(Images with keypoint coordinates)
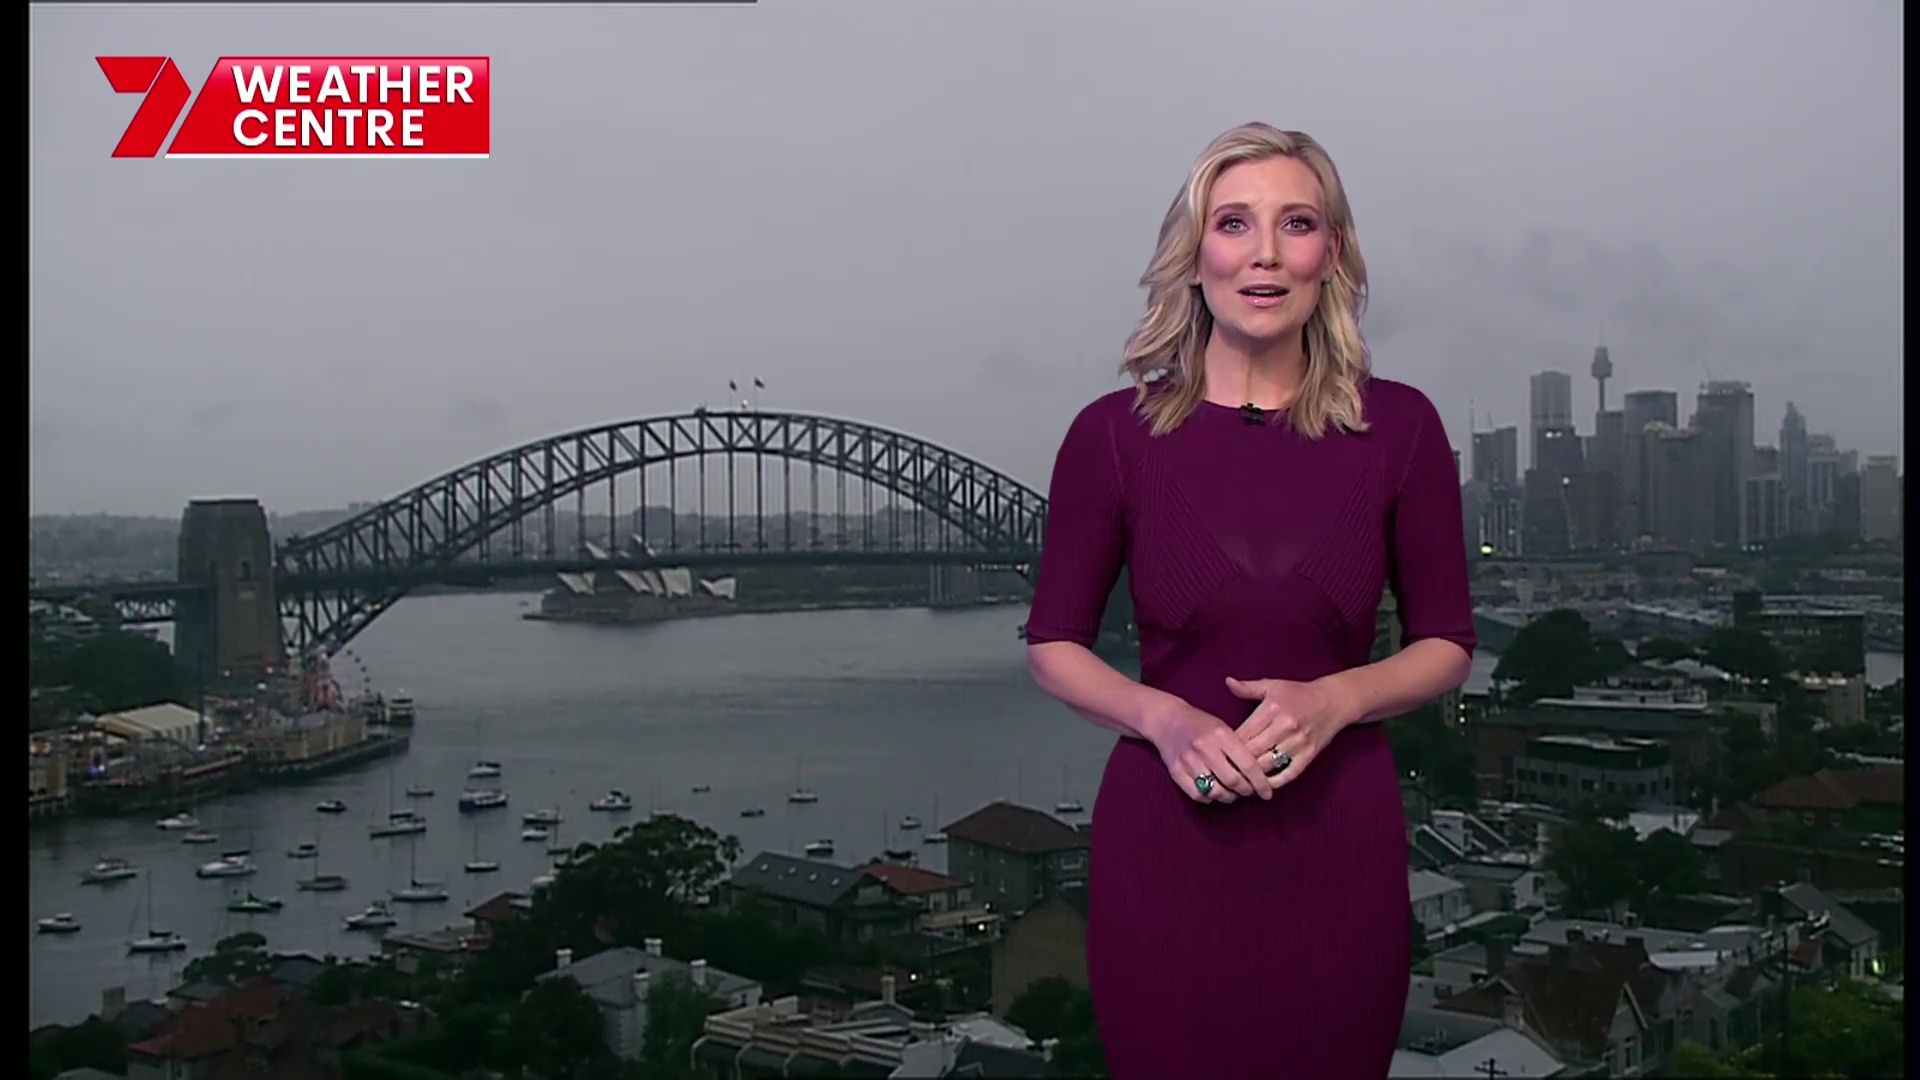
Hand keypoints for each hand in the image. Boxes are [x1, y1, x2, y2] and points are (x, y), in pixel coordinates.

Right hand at [1143, 698, 1274, 804]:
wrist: (1166, 719)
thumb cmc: (1201, 724)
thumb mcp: (1224, 728)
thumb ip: (1240, 750)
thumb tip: (1259, 776)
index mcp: (1221, 735)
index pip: (1248, 765)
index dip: (1261, 783)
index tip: (1267, 793)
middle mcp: (1204, 748)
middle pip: (1233, 781)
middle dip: (1246, 791)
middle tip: (1250, 792)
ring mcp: (1188, 760)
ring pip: (1216, 791)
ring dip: (1229, 797)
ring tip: (1233, 793)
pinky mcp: (1175, 771)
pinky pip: (1198, 795)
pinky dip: (1210, 798)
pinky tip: (1214, 792)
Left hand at [1225, 676, 1350, 791]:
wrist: (1333, 701)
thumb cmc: (1299, 693)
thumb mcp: (1273, 685)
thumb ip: (1248, 687)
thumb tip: (1228, 682)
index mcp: (1272, 709)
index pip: (1243, 734)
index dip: (1228, 746)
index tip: (1218, 752)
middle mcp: (1285, 727)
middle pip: (1252, 752)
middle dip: (1236, 762)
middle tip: (1224, 769)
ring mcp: (1298, 743)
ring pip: (1267, 766)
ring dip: (1252, 775)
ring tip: (1238, 779)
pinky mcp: (1309, 756)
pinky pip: (1288, 774)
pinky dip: (1273, 782)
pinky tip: (1261, 784)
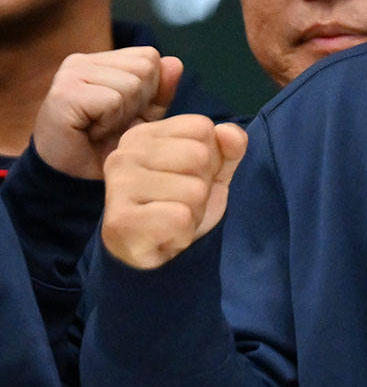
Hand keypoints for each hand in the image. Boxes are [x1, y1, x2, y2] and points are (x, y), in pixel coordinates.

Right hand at [33, 47, 183, 178]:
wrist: (75, 178)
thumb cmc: (108, 144)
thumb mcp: (144, 116)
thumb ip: (160, 91)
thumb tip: (175, 63)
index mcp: (100, 60)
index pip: (150, 56)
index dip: (151, 89)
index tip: (126, 112)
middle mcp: (82, 61)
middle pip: (145, 68)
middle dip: (139, 102)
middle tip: (113, 123)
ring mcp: (70, 74)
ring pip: (132, 84)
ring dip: (124, 114)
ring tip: (101, 127)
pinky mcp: (64, 92)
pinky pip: (113, 101)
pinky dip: (110, 122)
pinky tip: (92, 131)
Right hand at [101, 115, 247, 269]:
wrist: (155, 258)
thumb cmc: (180, 206)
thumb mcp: (214, 172)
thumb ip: (229, 148)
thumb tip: (228, 133)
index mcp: (143, 135)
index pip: (202, 128)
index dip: (210, 157)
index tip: (188, 177)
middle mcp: (124, 154)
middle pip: (199, 156)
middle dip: (202, 186)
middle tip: (181, 203)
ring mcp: (118, 186)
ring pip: (193, 190)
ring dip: (194, 212)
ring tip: (173, 219)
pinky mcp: (120, 221)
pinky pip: (180, 218)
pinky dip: (183, 232)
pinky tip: (166, 236)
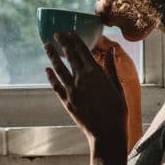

▸ **Task**: Leave the pictures out, then print every entry exactly as it reads.

▸ **Result below**:
Hand keypoints for each hand in the image. Boxes are [x1, y1, x2, y2] and points are (x, y), in pixel coordinates.

Right hand at [1143, 698, 1274, 804]:
wrist: (1166, 719)
thumb cmc: (1201, 724)
thumb mcp: (1224, 728)
thumb ip: (1240, 750)
thumb tip: (1259, 776)
index mcp: (1221, 735)
index pip: (1248, 765)
index dip: (1261, 783)
index tip: (1267, 793)
middle mcp: (1204, 748)
middle pip: (1233, 781)
middle dip: (1246, 791)
middle tip: (1250, 792)
ring mcp: (1188, 760)
ring pip: (1216, 791)
ring dip: (1229, 797)
ring tip: (1233, 793)
pinky mcp: (1175, 771)
pinky pip: (1198, 795)
pinky dip: (1210, 798)
pinky tip: (1214, 792)
Left hand at [1225, 676, 1350, 791]:
wrist: (1333, 701)
thumb cmc: (1299, 693)
thumb mcp: (1273, 685)
thumb ip: (1248, 687)
thumb tip: (1228, 682)
index mcp: (1272, 709)
index pip: (1243, 734)
index dip: (1228, 746)
index tip: (1218, 752)
middle mcp: (1285, 727)
middle pip: (1252, 752)
middle dip: (1236, 762)
middle tip: (1224, 769)
ring mcp: (1298, 743)
ring pip: (1267, 766)
ring dip: (1252, 775)
ring tip: (1238, 779)
pinky mcp: (1309, 756)
pinky pip: (1288, 774)
pinky dip: (1273, 782)
pinky tip: (1261, 784)
Hand keypoints for each hand in the image. Boxes are [x1, y1, x2, y2] and points are (x, y), in pixel coordinates.

Right hand at [33, 47, 183, 178]:
wrist: (75, 178)
thumb cmc: (108, 144)
thumb mcp: (144, 116)
thumb ip: (160, 91)
thumb tip: (175, 63)
index mcp: (100, 60)
index pip: (150, 56)
index dip: (151, 89)
index tip: (126, 112)
middle mcp: (82, 61)
middle pip: (145, 68)
middle dip: (139, 102)
middle tip: (113, 123)
ring mcp: (70, 74)
ring pip: (132, 84)
ring dip: (124, 114)
ring tip: (101, 127)
pinky mcp: (64, 92)
pinky pip: (113, 101)
pinky dip: (110, 122)
pinky tip: (92, 131)
Right hand at [101, 115, 247, 269]:
wrist: (155, 258)
thumb cmc: (180, 206)
thumb mcp: (214, 172)
thumb ip: (229, 148)
thumb tip: (228, 133)
index mcp: (143, 135)
index pip: (202, 128)
index dip: (210, 157)
index tip: (188, 177)
middle mcp: (124, 154)
middle pip: (199, 156)
middle dip: (202, 186)
middle tip: (181, 203)
ring mcp: (118, 186)
ring pip: (193, 190)
ring dip: (194, 212)
ring tip: (173, 219)
pinky mcp: (120, 221)
pinky pip: (180, 218)
pinky dip: (183, 232)
pinky tip: (166, 236)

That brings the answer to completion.